If you want to go from scrawny to brawny, the plan sounds simple: Lift hard and heavy. Eat more. But, for some guys, like our client John, it’s more complicated.

John was a busy pre-med student tired of feeling skinny and slim. He wanted to add size. And he wanted to feel strong. The challenge is that John is what we call a “hardgainer.” Long and lean, with less than optimal genes for building muscle quickly. 

But being a hardgainer isn’t a muscle-building curse. While genetics inevitably do make a difference, your genetics are not preventing you from adding on pounds of muscle. With our help, John layered on 20+ pounds in just over seven months. Throw the excuses out because that’s incredible progress. 

How did John finally break through for more growth – and how can you achieve similar results? If you want to transform your body there are two muscle growth breakthroughs you need to know. 

We kept John’s training simple.
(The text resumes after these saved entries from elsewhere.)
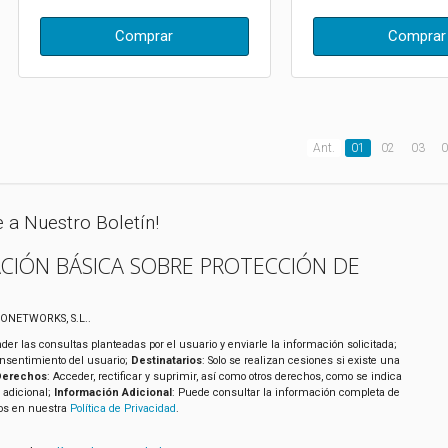
Comprar
Comprar
Ant.
01
02
03
0
e a Nuestro Boletín!
CIÓN BÁSICA SOBRE PROTECCIÓN DE
XONETWORKS, S.L..
der las consultas planteadas por el usuario y enviarle la información solicitada;
onsentimiento del usuario;
Destinatarios
: Solo se realizan cesiones si existe una
Derechos
: Acceder, rectificar y suprimir, así como otros derechos, como se indica
 adicional;
Información Adicional
: Puede consultar la información completa de
tos en nuestra
Política de Privacidad
.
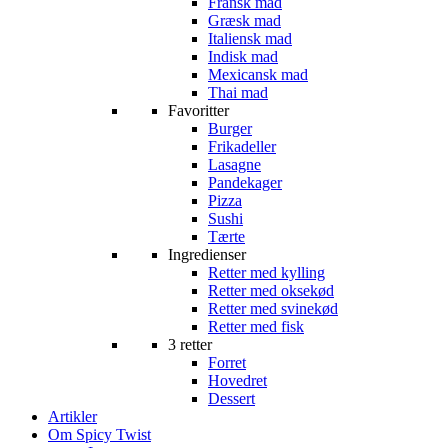
Fransk mad
Græsk mad
Italiensk mad
Indisk mad
Mexicansk mad
Thai mad
Favoritter
Burger
Frikadeller
Lasagne
Pandekager
Pizza
Sushi
Tærte
Ingredienser
Retter med kylling
Retter med oksekød
Retter med svinekød
Retter med fisk
3 retter
Forret
Hovedret
Dessert
Artikler
Om Spicy Twist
But don’t mistake simple for effective. If you want to build muscle, it comes down to getting stronger and progressively doing more work month after month. 

And if muscle-building is the goal, then variety is your friend. This doesn’t mean altering up your workouts every day, but it does mean going through cycles where you rotate your reps and the movements you perform.
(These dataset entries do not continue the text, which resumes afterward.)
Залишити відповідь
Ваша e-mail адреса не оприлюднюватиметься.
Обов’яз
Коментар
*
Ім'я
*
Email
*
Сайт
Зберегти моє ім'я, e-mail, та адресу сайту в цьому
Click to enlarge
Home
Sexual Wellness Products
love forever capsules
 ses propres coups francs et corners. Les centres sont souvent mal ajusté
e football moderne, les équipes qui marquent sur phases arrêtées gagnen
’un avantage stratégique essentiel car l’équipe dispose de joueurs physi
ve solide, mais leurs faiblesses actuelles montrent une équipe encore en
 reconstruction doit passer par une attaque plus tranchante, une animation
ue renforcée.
In John’s training plan, we alternated between strength-focused plans for one month, emphasizing lower reps and increasing weight each week. Then, the next month, we’d emphasize higher sets and reps, but with moderate weight (instead of max). 

A Simple Monthly Training Setup

Month 1 – Lower Reps, Increasing Weight

Week 1:

  • Exercise 1 – Squats: 4 sets x 6 reps (70% of your one-rep max)
  • Exercise 2 – Bench Press: 4 sets x 6 reps (70% of your one-rep max)
  • Exercise 3 – Deadlifts: 4 sets x 6 reps (70% of your one-rep max)

Week 2:

Increase the weight by 5-10 pounds (depending on your strength level) for each exercise compared to Week 1.

  • Exercise 1 – Squats: 3-4 sets x 6 reps (75% of your one-rep max)
  • Exercise 2 – Bench Press: 3-4 sets x 6 reps (75% of your one-rep max)
  • Exercise 3 – Deadlifts: 3-4 sets x 6 reps (75% of your one-rep max)

Weeks 3 and 4 would continue this progression, eventually ending at 85% of your one-rep max. 

Month 2 – Higher Sets and Reps, Moderate Weight

Week 1:

  • Exercise 1 – Reverse Lunge: 4-5 sets x 10 reps (60% of your one-rep max)
  • Exercise 2 – Dumbbell Incline Press: 4-5 sets x 10 reps (60% of your one-rep max)
  • Exercise 3 – Prone Leg: 4-5 sets x 10 reps (60% of your one-rep max)

Week 2:

Increase the weight by 5-10 pounds for each exercise compared to Week 1.

  • Exercise 1 – Reverse Lunge: 4-5 sets x 10 reps (65% of your one-rep max)
  • Exercise 2 – Dumbbell Incline Press: 4-5 sets x 10 reps (65% of your one-rep max)
  • Exercise 3 – Prone Leg Curl: 4-5 sets x 10 reps (65% of your one-rep max)

Weeks 3 and 4 would continue this progression, eventually ending at 75% of your one-rep max. 

It’s a good reminder that multiple rep ranges can lead to growth, but it’s important to focus on a specific goal and make it easy to see progress. Dramatically changing your workouts each session might seem like a good idea, but not if it makes it hard to track progress and improve in the ways that allow you to pack on muscle.